[Dataset entries]
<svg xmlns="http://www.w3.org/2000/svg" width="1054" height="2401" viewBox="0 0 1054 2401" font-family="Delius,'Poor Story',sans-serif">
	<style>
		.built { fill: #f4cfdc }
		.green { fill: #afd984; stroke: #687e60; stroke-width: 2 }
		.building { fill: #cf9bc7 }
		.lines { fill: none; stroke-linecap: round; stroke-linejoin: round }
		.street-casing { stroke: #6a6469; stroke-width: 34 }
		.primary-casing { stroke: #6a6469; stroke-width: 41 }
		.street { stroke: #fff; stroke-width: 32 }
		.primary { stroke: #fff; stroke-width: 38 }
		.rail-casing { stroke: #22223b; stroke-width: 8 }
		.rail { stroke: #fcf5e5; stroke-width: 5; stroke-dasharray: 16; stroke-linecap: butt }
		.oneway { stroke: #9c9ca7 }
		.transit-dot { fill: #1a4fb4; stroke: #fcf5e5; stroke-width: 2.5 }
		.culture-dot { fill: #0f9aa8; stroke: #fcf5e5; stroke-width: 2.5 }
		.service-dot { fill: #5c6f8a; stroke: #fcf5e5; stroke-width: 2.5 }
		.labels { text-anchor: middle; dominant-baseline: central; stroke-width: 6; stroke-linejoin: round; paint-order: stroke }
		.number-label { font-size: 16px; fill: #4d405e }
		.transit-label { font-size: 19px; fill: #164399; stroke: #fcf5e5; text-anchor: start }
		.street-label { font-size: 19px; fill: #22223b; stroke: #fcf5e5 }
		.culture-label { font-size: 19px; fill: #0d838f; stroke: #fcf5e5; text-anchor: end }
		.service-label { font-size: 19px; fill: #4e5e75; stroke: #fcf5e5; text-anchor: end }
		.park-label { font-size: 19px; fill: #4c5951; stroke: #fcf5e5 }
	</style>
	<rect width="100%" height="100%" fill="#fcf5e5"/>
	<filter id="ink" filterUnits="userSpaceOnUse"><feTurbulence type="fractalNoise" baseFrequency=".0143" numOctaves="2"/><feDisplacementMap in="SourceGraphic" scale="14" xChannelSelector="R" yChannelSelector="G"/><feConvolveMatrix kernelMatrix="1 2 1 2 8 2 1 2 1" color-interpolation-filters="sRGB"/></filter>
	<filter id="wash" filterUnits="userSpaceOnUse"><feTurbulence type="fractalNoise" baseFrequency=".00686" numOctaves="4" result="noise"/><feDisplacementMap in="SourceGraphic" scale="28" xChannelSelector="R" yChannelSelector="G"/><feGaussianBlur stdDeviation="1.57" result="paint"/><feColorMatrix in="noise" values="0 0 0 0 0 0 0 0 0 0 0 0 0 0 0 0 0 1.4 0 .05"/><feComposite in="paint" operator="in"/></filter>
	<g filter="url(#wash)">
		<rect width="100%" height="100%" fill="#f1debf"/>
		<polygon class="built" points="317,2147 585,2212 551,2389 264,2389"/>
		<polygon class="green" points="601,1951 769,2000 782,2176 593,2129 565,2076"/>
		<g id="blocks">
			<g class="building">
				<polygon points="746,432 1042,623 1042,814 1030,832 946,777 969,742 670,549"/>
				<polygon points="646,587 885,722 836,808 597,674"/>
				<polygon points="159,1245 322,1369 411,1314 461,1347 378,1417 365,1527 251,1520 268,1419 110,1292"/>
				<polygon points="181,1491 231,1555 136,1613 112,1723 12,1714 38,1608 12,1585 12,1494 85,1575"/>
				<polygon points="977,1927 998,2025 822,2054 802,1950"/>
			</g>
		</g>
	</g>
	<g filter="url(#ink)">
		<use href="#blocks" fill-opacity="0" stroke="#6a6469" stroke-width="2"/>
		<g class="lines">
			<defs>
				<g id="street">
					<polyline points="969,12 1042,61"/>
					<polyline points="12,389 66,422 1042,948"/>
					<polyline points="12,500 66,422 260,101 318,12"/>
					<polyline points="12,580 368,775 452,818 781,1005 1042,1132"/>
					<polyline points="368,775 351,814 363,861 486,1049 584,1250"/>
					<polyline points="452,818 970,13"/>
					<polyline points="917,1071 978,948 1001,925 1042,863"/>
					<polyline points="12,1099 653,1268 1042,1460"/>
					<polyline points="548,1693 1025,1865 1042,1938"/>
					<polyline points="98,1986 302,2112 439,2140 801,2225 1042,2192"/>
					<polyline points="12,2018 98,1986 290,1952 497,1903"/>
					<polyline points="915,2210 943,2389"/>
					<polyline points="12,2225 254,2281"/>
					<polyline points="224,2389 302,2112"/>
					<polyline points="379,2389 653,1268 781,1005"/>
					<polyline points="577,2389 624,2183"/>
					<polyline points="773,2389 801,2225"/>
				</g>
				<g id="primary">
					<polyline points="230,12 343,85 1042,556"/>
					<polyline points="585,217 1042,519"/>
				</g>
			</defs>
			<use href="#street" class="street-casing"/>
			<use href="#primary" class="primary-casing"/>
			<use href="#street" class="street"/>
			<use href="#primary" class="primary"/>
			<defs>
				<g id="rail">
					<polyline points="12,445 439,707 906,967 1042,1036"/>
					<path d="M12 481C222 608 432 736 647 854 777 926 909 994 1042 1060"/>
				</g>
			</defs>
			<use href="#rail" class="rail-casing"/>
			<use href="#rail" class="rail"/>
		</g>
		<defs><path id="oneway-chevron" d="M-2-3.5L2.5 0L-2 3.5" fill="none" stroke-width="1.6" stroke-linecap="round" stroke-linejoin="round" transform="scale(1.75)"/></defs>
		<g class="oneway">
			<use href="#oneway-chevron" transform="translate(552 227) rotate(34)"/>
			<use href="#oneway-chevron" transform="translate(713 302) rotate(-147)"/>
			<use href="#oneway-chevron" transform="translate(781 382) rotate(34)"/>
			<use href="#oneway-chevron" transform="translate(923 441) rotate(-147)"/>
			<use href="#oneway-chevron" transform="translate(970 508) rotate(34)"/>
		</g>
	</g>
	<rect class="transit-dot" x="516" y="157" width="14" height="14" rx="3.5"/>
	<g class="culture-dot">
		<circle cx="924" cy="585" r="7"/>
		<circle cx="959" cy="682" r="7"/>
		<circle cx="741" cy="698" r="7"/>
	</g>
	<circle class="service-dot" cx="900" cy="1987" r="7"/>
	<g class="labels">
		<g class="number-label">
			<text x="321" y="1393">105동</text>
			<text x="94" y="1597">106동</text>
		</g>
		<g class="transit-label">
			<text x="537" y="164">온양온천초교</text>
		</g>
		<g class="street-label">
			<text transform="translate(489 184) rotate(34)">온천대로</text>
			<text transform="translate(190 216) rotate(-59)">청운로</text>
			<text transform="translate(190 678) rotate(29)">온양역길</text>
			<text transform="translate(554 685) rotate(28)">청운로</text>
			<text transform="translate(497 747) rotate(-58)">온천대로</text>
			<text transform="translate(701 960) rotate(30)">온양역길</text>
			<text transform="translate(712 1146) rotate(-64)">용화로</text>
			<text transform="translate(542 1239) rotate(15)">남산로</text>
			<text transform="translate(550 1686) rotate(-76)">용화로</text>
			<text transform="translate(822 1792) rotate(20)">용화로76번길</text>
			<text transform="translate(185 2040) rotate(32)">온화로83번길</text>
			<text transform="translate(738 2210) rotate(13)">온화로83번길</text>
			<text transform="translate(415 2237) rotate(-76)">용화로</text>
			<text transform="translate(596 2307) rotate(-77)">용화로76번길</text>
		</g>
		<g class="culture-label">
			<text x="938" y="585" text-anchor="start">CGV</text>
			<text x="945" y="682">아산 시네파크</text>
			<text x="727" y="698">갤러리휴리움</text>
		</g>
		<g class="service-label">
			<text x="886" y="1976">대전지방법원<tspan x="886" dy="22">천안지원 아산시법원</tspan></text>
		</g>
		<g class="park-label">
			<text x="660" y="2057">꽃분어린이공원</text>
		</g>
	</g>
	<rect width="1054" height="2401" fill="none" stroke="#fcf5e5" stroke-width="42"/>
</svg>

__What is being asked__
Report every line above that has the string "lines" in it.

__Expected answer__
		.lines { fill: none; stroke-linecap: round; stroke-linejoin: round }
		<g class="lines">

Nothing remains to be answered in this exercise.